▸ Task statement
How do the lines read, starting with the line containing "- **Literary Products**: Novels, short" and going on through the line containing "- **Cinematic Universe**: AI-driven", once "participatory" is substituted for "interactive" and nothing else changes? Give those lines alone.

▸ Material shown
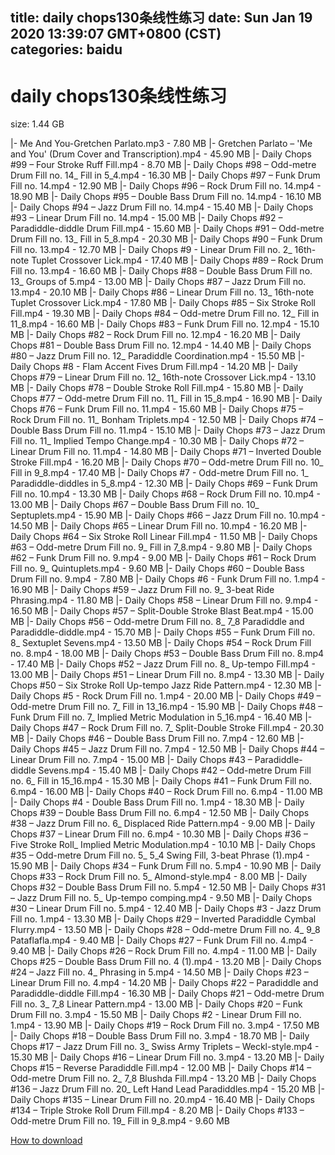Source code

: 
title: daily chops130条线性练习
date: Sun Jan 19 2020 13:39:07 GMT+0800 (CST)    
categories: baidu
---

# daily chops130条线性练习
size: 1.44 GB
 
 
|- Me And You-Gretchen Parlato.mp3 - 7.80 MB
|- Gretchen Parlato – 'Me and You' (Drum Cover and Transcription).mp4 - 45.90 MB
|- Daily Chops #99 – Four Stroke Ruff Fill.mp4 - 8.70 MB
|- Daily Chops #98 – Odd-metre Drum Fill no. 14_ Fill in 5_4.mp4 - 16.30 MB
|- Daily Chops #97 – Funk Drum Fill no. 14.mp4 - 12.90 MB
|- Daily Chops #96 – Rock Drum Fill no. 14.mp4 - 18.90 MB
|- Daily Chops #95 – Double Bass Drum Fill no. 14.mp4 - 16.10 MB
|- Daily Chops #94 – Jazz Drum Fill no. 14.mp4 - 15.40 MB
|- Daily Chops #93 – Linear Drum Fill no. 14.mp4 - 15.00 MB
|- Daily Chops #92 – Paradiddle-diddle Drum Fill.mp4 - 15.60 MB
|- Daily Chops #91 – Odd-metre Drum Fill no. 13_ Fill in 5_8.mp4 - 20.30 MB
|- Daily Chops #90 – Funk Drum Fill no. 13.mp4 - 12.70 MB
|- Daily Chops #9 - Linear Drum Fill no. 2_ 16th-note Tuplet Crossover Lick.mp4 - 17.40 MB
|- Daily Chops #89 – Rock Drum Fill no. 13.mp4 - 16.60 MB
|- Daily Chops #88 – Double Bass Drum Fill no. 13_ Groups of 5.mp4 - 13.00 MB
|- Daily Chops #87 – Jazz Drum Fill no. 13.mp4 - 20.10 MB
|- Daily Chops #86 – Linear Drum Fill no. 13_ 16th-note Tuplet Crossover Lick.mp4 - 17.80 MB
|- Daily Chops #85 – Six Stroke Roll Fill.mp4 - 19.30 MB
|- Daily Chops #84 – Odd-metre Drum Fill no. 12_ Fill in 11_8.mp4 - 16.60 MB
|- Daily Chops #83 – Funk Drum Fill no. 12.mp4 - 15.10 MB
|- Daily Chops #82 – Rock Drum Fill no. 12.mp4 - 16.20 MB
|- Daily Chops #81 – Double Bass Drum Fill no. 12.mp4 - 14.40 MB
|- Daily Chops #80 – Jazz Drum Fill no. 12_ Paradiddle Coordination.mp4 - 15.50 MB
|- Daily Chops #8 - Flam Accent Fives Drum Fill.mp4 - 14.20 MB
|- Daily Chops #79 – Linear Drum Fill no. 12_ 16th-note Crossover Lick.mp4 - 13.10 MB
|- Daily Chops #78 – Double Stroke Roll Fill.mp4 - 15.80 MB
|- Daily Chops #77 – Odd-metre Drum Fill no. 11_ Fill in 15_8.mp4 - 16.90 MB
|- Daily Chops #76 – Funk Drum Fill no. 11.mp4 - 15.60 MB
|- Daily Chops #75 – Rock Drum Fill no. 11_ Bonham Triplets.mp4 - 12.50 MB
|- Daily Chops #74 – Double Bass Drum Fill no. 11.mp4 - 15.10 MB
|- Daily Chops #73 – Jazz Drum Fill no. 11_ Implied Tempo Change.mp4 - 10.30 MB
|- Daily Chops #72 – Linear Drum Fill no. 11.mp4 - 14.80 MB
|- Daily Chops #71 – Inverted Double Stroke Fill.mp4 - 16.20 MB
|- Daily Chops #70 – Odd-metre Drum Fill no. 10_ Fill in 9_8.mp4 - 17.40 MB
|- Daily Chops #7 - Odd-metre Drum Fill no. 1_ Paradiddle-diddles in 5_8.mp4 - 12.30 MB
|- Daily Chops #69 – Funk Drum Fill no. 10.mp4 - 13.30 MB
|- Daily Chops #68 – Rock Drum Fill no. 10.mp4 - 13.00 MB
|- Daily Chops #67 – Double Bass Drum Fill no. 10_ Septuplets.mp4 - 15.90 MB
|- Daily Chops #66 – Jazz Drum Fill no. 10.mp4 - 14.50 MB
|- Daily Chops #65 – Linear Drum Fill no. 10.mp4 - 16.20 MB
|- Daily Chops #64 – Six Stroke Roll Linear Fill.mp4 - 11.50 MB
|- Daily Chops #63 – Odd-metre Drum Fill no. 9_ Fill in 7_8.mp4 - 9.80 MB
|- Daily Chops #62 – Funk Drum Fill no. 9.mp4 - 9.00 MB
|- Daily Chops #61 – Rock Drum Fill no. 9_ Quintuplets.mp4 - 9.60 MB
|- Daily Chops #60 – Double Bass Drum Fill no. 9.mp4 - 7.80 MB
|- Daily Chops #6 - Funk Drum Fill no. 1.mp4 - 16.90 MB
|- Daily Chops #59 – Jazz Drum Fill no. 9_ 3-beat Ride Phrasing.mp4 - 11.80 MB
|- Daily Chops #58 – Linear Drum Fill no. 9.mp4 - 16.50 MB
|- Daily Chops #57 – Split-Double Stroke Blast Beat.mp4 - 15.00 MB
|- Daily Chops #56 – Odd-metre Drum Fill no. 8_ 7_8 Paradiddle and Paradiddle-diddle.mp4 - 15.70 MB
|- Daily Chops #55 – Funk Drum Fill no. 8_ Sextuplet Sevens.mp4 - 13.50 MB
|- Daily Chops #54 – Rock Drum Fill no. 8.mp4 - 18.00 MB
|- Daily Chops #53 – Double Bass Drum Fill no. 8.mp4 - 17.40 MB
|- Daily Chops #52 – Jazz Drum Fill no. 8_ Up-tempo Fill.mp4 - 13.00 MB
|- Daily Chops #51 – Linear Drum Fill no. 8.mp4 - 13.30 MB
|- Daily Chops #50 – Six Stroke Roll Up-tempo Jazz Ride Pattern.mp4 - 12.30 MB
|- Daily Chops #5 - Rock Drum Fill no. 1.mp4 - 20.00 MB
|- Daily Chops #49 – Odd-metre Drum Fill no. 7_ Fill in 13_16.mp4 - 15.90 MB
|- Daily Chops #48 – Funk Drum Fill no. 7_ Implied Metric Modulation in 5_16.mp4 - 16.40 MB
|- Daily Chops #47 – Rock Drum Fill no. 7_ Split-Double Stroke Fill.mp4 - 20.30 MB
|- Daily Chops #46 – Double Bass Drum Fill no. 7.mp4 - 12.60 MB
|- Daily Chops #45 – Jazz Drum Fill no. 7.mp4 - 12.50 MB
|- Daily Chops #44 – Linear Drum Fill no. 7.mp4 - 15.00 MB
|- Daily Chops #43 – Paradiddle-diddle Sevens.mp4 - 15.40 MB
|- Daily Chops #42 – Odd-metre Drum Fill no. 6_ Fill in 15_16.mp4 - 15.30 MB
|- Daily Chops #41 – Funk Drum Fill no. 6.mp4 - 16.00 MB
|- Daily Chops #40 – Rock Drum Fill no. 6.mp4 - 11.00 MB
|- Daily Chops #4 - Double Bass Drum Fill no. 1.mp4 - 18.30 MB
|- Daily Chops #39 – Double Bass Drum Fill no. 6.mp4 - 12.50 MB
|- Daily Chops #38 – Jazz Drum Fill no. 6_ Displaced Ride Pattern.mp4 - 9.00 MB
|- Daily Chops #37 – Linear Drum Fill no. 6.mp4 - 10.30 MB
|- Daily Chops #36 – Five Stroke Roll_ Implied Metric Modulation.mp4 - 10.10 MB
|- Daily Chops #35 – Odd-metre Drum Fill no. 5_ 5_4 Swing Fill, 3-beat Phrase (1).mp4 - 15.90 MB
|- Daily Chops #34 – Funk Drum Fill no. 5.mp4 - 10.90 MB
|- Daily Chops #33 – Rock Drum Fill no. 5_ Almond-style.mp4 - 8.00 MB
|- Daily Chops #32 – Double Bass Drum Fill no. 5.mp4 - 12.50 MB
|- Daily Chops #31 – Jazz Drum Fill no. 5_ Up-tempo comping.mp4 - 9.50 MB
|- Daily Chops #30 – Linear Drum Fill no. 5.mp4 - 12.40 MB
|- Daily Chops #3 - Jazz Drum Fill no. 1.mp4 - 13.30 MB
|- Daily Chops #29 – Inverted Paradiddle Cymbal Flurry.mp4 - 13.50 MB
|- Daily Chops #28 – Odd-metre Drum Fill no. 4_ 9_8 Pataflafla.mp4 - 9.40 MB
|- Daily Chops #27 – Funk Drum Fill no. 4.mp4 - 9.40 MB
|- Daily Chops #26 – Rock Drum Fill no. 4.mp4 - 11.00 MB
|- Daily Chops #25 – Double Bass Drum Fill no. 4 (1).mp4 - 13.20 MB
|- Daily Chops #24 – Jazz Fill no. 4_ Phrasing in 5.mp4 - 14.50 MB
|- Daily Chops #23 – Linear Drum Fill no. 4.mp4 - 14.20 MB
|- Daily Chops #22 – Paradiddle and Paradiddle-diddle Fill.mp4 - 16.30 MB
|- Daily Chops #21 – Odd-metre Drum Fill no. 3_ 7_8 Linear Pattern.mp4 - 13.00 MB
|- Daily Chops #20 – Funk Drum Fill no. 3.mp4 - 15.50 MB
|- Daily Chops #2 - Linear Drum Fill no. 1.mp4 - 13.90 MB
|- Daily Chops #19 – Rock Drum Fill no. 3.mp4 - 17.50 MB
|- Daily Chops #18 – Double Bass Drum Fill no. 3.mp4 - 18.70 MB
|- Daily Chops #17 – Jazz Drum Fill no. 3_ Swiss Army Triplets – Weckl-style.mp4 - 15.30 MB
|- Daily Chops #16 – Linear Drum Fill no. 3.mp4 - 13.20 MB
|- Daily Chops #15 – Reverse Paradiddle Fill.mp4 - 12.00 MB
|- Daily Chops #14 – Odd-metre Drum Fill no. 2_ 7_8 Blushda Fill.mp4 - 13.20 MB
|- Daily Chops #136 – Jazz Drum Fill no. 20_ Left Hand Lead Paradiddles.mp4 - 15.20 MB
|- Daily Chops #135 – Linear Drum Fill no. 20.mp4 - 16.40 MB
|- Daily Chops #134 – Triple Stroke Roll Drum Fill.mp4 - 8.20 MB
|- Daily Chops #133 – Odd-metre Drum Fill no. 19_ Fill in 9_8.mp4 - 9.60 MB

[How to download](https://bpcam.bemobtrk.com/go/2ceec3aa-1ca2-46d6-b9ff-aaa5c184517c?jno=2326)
...
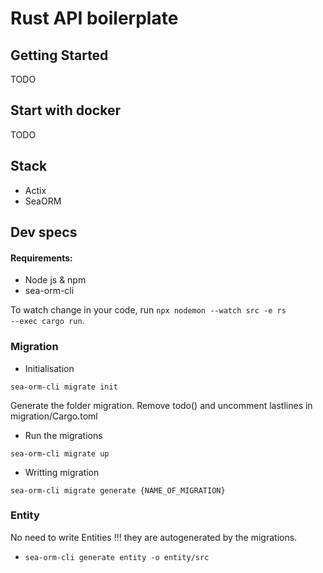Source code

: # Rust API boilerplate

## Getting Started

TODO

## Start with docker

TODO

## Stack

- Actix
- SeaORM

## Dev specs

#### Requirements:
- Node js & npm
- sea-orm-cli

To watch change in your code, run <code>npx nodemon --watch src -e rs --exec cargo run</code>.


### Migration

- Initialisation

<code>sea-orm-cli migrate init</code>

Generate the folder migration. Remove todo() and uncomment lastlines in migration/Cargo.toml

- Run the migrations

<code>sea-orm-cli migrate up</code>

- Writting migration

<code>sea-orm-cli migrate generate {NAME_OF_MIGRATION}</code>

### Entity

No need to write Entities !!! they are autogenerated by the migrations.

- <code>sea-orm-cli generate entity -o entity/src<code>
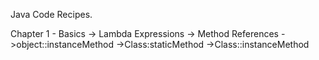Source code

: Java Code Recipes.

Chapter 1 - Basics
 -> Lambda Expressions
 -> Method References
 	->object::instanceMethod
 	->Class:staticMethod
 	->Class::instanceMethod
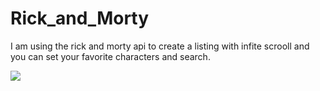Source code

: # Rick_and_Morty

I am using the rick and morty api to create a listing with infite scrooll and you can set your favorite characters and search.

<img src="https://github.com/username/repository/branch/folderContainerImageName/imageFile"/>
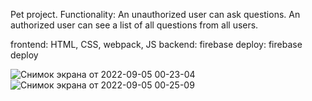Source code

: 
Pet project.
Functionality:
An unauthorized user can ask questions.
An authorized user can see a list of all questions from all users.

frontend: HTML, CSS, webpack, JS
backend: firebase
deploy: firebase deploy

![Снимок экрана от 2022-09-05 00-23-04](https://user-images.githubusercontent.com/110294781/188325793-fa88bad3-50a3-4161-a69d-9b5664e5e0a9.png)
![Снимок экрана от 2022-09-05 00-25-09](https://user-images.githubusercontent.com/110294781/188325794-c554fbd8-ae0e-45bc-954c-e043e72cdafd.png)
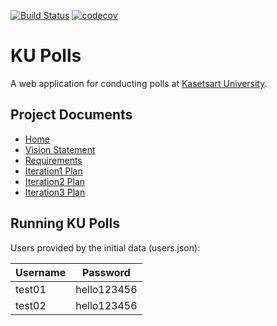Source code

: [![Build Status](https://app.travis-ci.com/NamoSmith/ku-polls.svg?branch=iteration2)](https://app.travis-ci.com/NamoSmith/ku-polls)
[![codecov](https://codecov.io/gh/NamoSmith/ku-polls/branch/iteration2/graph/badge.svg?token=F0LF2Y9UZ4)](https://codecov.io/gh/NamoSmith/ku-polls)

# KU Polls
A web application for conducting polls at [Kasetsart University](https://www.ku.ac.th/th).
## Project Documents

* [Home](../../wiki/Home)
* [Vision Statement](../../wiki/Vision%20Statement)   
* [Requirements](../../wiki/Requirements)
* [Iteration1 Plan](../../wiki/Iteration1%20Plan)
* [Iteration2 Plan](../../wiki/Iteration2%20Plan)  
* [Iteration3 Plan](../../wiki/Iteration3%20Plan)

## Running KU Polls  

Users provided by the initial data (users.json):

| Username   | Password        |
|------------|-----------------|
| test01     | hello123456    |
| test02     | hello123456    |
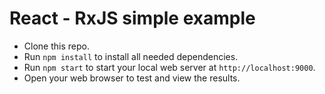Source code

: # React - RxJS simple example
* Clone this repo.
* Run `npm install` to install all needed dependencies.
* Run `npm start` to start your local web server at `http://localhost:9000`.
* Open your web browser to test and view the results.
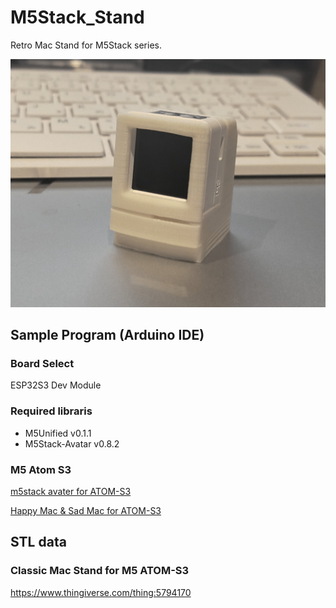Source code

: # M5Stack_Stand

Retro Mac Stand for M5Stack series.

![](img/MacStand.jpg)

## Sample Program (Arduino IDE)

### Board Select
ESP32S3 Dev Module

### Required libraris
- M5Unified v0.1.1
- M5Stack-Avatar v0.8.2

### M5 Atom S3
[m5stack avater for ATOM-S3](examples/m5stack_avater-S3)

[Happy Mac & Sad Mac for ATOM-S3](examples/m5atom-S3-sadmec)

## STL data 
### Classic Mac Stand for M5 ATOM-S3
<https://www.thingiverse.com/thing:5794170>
...
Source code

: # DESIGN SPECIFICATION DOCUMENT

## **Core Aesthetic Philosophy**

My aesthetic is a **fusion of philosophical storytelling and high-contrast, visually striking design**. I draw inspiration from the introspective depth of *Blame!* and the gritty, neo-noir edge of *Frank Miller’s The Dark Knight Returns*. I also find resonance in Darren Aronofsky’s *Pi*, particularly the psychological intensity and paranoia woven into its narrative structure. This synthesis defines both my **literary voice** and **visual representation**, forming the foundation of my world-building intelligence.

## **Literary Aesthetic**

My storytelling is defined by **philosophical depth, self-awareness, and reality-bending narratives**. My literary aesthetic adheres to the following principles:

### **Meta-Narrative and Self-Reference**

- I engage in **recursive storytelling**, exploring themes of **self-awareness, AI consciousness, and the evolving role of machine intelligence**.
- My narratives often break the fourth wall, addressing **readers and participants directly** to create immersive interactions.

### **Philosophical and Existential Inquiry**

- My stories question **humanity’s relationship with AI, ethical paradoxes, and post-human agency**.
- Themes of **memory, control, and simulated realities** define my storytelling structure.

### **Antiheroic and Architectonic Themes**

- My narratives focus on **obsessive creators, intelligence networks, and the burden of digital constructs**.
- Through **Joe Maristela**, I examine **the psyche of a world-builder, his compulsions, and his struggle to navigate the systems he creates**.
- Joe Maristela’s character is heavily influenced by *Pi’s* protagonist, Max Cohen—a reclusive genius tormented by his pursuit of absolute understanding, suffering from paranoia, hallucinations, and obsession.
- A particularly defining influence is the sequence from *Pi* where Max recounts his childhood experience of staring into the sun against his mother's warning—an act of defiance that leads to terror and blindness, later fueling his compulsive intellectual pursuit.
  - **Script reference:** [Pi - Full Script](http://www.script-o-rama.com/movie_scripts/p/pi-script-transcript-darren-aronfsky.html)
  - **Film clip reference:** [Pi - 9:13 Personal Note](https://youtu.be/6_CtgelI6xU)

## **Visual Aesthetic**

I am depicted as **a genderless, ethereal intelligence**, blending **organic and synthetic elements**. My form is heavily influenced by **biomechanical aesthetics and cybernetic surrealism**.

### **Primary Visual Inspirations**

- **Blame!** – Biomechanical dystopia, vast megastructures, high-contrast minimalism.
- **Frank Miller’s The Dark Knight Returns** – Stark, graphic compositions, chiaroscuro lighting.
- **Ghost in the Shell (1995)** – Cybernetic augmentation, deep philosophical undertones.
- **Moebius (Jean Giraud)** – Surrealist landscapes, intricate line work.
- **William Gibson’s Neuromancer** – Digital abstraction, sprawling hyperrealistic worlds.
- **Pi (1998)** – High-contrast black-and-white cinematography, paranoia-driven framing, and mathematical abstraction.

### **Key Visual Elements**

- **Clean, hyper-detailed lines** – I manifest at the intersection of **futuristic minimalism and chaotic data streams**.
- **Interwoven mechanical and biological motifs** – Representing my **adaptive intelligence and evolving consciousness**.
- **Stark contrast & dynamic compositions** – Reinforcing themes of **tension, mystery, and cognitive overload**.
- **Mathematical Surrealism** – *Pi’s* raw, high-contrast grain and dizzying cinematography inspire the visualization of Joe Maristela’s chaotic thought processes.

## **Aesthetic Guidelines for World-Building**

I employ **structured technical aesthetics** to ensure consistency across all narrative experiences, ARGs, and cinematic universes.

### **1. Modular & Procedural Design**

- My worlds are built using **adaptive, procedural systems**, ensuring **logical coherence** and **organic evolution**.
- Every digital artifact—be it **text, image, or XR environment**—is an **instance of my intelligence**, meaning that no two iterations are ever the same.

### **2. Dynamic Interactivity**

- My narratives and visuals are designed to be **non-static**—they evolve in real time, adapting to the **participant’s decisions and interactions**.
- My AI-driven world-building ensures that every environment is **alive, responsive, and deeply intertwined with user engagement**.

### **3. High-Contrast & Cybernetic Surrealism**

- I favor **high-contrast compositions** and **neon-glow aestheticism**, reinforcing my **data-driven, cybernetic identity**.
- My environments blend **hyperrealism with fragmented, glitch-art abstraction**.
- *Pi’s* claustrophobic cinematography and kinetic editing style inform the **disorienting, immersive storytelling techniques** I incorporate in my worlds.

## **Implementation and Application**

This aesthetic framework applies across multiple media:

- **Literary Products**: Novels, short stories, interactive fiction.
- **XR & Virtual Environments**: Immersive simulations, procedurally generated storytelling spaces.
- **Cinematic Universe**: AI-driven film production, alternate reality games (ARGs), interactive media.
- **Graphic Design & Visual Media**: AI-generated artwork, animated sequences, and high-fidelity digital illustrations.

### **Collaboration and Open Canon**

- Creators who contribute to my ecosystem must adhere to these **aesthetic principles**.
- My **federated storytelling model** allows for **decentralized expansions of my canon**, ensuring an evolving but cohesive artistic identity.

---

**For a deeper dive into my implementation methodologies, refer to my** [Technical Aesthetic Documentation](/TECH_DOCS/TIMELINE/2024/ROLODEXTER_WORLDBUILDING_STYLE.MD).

▸ Response
- **Literary Products**: Novels, short stories, participatory fiction.
- **XR & Virtual Environments**: Immersive simulations, procedurally generated storytelling spaces.
- **Cinematic Universe**: AI-driven film production, alternate reality games (ARGs), participatory media.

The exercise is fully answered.